- **Task A**:
Answer these questions using the article on securing new devices. Mark each answer with the same numeral as its question.
(i) What kinds of data may wearables share?
(ii) If you must use public Wi-Fi, what does the article suggest for an extra layer of protection?
(iii) Where does a password manager store your passwords?
- **Task B**:
Continue the article on securing new devices from the point where it stops.

- **Document text**:
▬▬▬
Nation. 4 Feb 2021: You’ve unboxed that brand-new device. It might be a smartphone, laptop, smart watch, smart TV, or another tech gadget — it doesn’t matter. You’re happy to have it, so enjoy the moment. Then start thinking about security and privacy.
New internet-connected devices can make you vulnerable by exposing cracks in your home network that could allow cybercriminals to enter. That’s why it’s a good idea to take steps to help maintain your security and online privacy when you get a new device.
Before your new tech gadget becomes part of your day-to-day life, here’s what you need to know.
How do new devices create privacy and security risks?
A lot of these new devices are part of the Internet of Things — IoT, for short. They can connect to the internet and to each other on your home network. They’re designed, in part, to make your life more convenient.
Here’s a sample of IoT devices:
Wearables: This includes smart watches and activity trackers. They may share data about your health and location.
Monitors: Baby monitors, security cameras, and webcams are included on the list. They may show what’s going on inside and outside of your home.
Home products: This includes things like voice-activated speakers. When activated, they could divulge details about your home activities.
IoT devices can also leave you vulnerable because they’re connected to the internet and may be connected with each other on your home network. That connectivity could provide entry points for cybercriminals to introduce security threats into your home such malware, viruses, ransomware, and spyware. Hackers might use malicious software to gain control over your computer and other devices. That could enable them to access your personal data. Or they might spy on you and gather sensitive information. That sensitive data could be used to commit identity theft and other online frauds.
That’s why it makes sense to take steps to secure these new devices right out of the box.
Here’s a checklist of 11 security steps you should consider.
1. Secure your home Wi-Fi network.
Before letting your new devices connect to your home network, make sure your home’s Wi-Fi router is secure with strong encryption. Avoid unsecure public Wi-Fi. If you must use it, consider setting up an extra layer of protection with a virtual private network, or VPN.
2. Set up Touch ID or Face ID.
These functions combine one-touch or face-enabled access with biometric security to give you strong protection.
3. Use two-factor authentication (2FA) or multi-factor authentication.
Traditional passwords no longer provide the best protection. If you have an Apple device that uses iOS 9 or OS X El Capitan or later, you’ll have access to two-factor authentication.2FA can give the identity-verification process a second layer of security with the biometric authentication of your fingerprint or facial biometrics.
4. Create strong passcodes.
Many internet-connected devices have default passwords set up, but many of those passwords could be accessed by anyone online. It’s important to create a new, strong lock screen passcode as well as strong, unique passcodes for all of the applications and accounts you’ll use on your new device.
5. Consider using a password manager.
A password manager can help keep your passwords organized and safe by storing them in an encrypted vault.
This vault stores one strong master password that gives you easy access to all of your accounts, while helping to maintain the privacy and security of your computer.
6. Conduct a thorough review of your settings.
▬▬▬
- **Dataset records**:
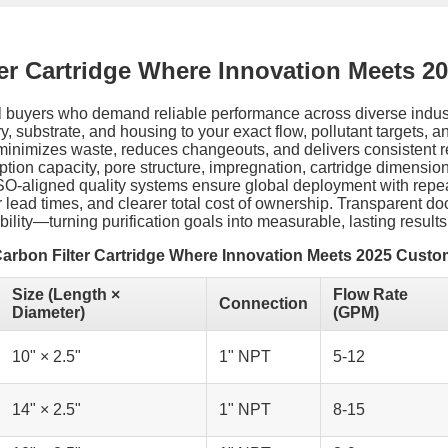
ter Cartridge Where Innovation Meets 2
lobal buyers who demand reliable performance across diverse ind
y, substrate, and housing to your exact flow, pollutant targets, 
minimizes waste, reduces changeouts, and delivers consistent r
sorption capacity, pore structure, impregnation, cartridge dimens
h ISO-aligned quality systems ensure global deployment with rep
r lead times, and clearer total cost of ownership. Transparent 
ility—turning purification goals into measurable, lasting results
Carbon Filter Cartridge Where Innovation Meets 2025 Custo
Size (Length ×
Flow Rate
Connection
Diameter)
(GPM)
10" × 2.5"
1" NPT
5-12
14" × 2.5"
1" NPT
8-15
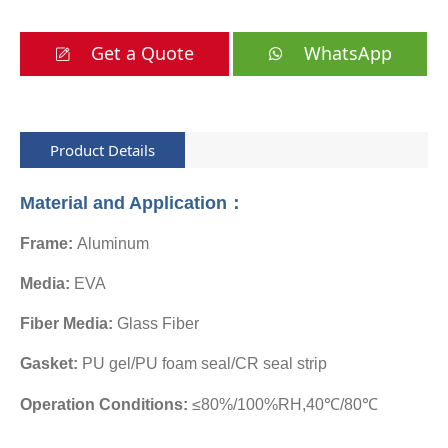
Get a Quote
WhatsApp
Product Details
Material and Application：
Frame:
Aluminum
Media:
EVA
Fiber Media:
Glass Fiber
Gasket:
PU gel/PU foam seal/CR seal strip
Operation Conditions:
≤80%/100%RH,40℃/80℃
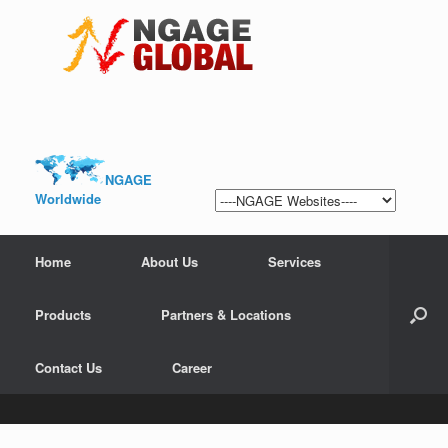
NGAGE
Worldwide
Home
About Us
Services
Products
Partners & Locations
Contact Us
Career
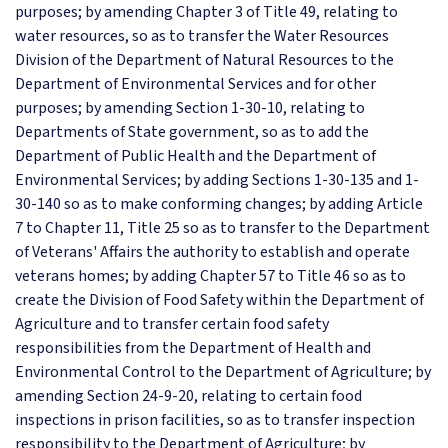
purposes; by amending Chapter 3 of Title 49, relating to
water resources, so as to transfer the Water Resources
Division of the Department of Natural Resources to the
Department of Environmental Services and for other
purposes; by amending Section 1-30-10, relating to
Departments of State government, so as to add the
Department of Public Health and the Department of
Environmental Services; by adding Sections 1-30-135 and 1-
30-140 so as to make conforming changes; by adding Article
7 to Chapter 11, Title 25 so as to transfer to the Department
of Veterans' Affairs the authority to establish and operate
veterans homes; by adding Chapter 57 to Title 46 so as to
create the Division of Food Safety within the Department of
Agriculture and to transfer certain food safety
responsibilities from the Department of Health and
Environmental Control to the Department of Agriculture; by
amending Section 24-9-20, relating to certain food
inspections in prison facilities, so as to transfer inspection
responsibility to the Department of Agriculture; by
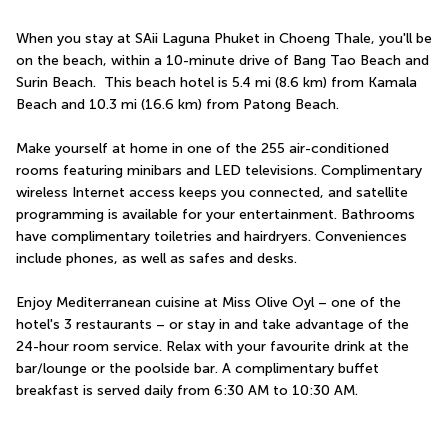
When you stay at SAii Laguna Phuket in Choeng Thale, you'll be 
on the beach, within a 10-minute drive of Bang Tao Beach and 
Surin Beach.  This beach hotel is 5.4 mi (8.6 km) from Kamala 
Beach and 10.3 mi (16.6 km) from Patong Beach.
Make yourself at home in one of the 255 air-conditioned 
rooms featuring minibars and LED televisions. Complimentary 
wireless Internet access keeps you connected, and satellite 
programming is available for your entertainment. Bathrooms 
have complimentary toiletries and hairdryers. Conveniences 
include phones, as well as safes and desks.
Enjoy Mediterranean cuisine at Miss Olive Oyl – one of the 
hotel's 3 restaurants – or stay in and take advantage of the 
24-hour room service. Relax with your favourite drink at the 
bar/lounge or the poolside bar. A complimentary buffet 
breakfast is served daily from 6:30 AM to 10:30 AM.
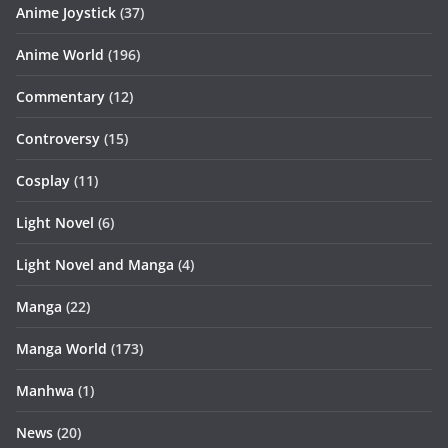
Anime Joystick
(37)
Anime World
(196)
Commentary
(12)
Controversy
(15)
Cosplay
(11)
Light Novel
(6)
Light Novel and Manga
(4)
Manga
(22)
Manga World
(173)
Manhwa
(1)
News
(20)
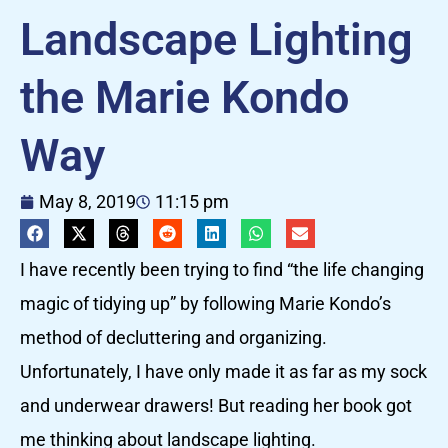
Landscape Lighting
the Marie Kondo
Way
May 8, 2019
11:15 pm
I have recently been trying to find “the life changing
magic of tidying up” by following Marie Kondo’s
method of decluttering and organizing.
Unfortunately, I have only made it as far as my sock
and underwear drawers! But reading her book got
me thinking about landscape lighting.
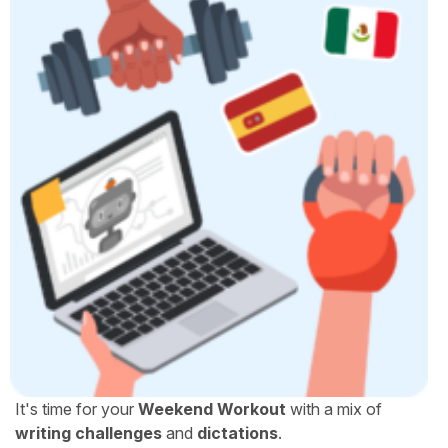
It's time for your
Weekend Workout
with a mix of
writing challenges
and
dictations
.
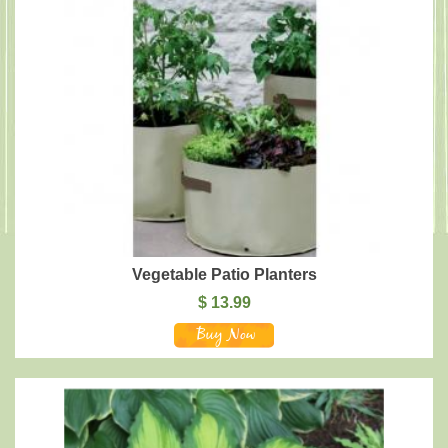
Vegetable Patio Planters
$
13.99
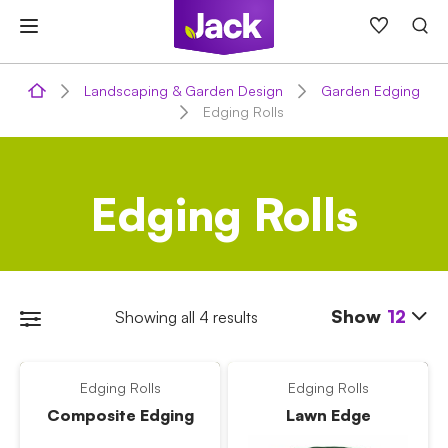
Skip
to
content
Landscaping & Garden Design
Garden Edging
Edging Rolls
Edging Rolls
Show
12
Showing all 4 results
Edging Rolls
Edging Rolls
Composite Edging
Lawn Edge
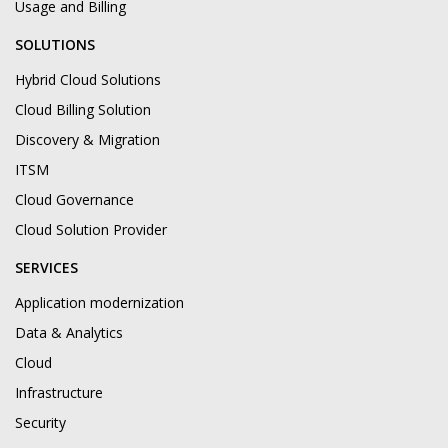
Usage and Billing
SOLUTIONS
Hybrid Cloud Solutions
Cloud Billing Solution
Discovery & Migration
ITSM
Cloud Governance
Cloud Solution Provider
SERVICES
Application modernization
Data & Analytics
Cloud
Infrastructure
Security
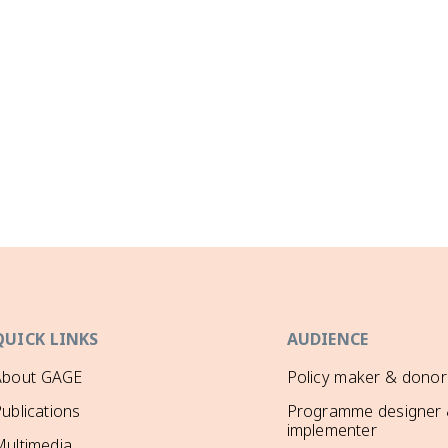
QUICK LINKS
AUDIENCE
About GAGE
Policy maker & donor
ublications
Programme designer
implementer
ultimedia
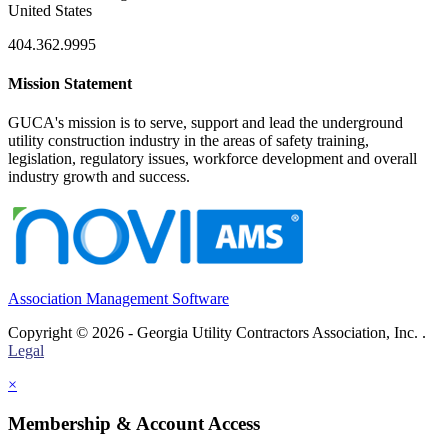
United States
404.362.9995
Mission Statement
GUCA's mission is to serve, support and lead the underground
utility construction industry in the areas of safety training,
legislation, regulatory issues, workforce development and overall
industry growth and success.
Association Management Software
Copyright © 2026 - Georgia Utility Contractors Association, Inc. .
Legal
×
Membership & Account Access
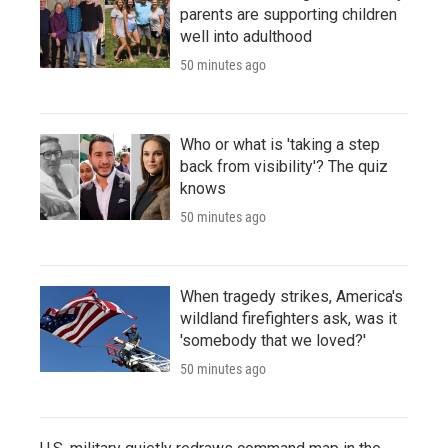
parents are supporting children
well into adulthood
50 minutes ago
Who or what is 'taking a step
back from visibility'? The quiz
knows
50 minutes ago
When tragedy strikes, America's
wildland firefighters ask, was it
'somebody that we loved?'
50 minutes ago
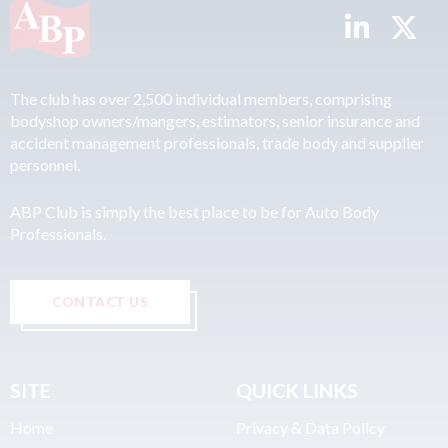
The club has over 2,500 individual members, comprising
bodyshop owners/mangers, estimators, senior insurance and
accident management professionals, trade body and supplier
personnel.
ABP Club is simply the best place to be for Auto Body
Professionals.
CONTACT US
SITE
QUICK LINKS
Home
Privacy & Data Policy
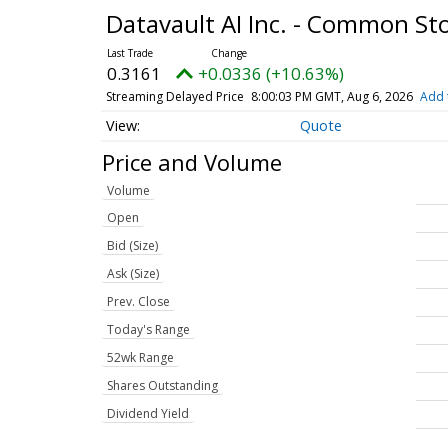
Datavault AI Inc. - Common St
0.3161
+0.0336 (+10.63%)
Streaming Delayed Price
8:00:03 PM GMT, Aug 6, 2026
Add 
Quote
Price and Volume
Volume
Open
Bid (Size)
Ask (Size)
Prev. Close
Today's Range
52wk Range
Shares Outstanding
Dividend Yield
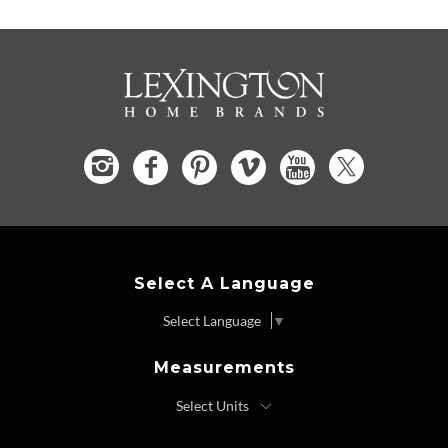
Select A Language
Select Language
▼
Measurements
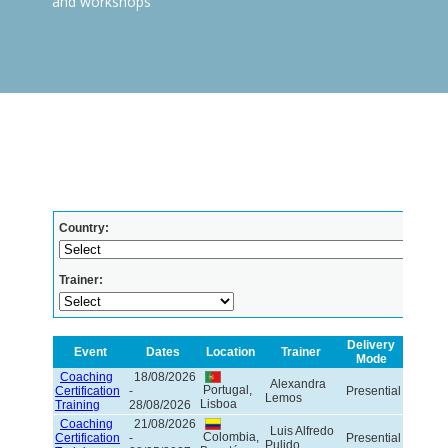
and workshops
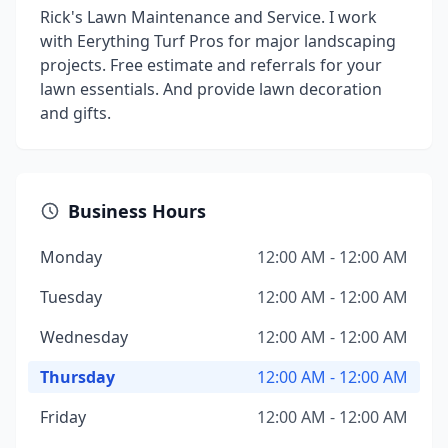
Rick's Lawn Maintenance and Service. I work
with Eerything Turf Pros for major landscaping
projects. Free estimate and referrals for your
lawn essentials. And provide lawn decoration
and gifts.
Business Hours
Monday
12:00 AM - 12:00 AM
Tuesday
12:00 AM - 12:00 AM
Wednesday
12:00 AM - 12:00 AM
Thursday
12:00 AM - 12:00 AM
Friday
12:00 AM - 12:00 AM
▬▬▬
- **Response A**:
(i) Data about your health and location.
(ii) A virtual private network (VPN).
(iii) In an encrypted vault.

- **Response B**:
It’s a good idea to take a particularly close look at your privacy and security settings. Smart devices often come with default settings enabled that may benefit the manufacturer instead of you. Be sure to change any default settings that don’t provide the best security
7. Install reputable antivirus and security software; update it regularly.
Installing reputable device security software is important. Setting automatic updates can help so you don’t forget. This will ensure you’re protected with the most up-to-date security patches, which fix vulnerabilities that might leave you open to hackers and threats like malware.
Security flaws — if not fixed — can let in threats like malware, allowing a hacker to gain control over your computer and access your personally identifiable information (PII). Cybercriminals might then use this PII to commit identity theft or financial fraud. They also could sell this information on the dark web for others to use.
8. Activate multi-layer firewall security.
Turning on a firewall can give you an additional layer of protection by helping to block unwanted inbound network connections and regulate app access to your network to keep out malware.
9. Do your due diligence before installing and when revisiting apps.
Be careful when installing apps and check what permissions they want. Avoid giving them permissions if not necessary. It’s important not to use any apps that override your operating system.
Smart-watch apps, for example, may want to access your account information and geographical location. You may want to limit these disclosures. Cybercriminals who hack into a device like your smartwatch could infect it with spyware thus exposing more information about your activities than you’re comfortable with.
10. Turn off your devices when not being used.
One of the easiest ways to make sure cybercriminals aren’t using your devices to find a vulnerability or a way in is to turn them off when you aren’t using them.
11. Do set up Find My iPad, iPhone, or App.
If you have an iPhone, iPad, or iPod Touch, you can set up Find My iPad, Find My iPhone, or the Find My App. These features would enable you to find and wipe your device if it’s stolen or lost.
Ready to go
New devices can add efficiency, convenience, and fun to your life. But before you put that new technology to work, it’s a good idea to make sure your smart home is secure, and your devices are set up with online privacy and security in mind.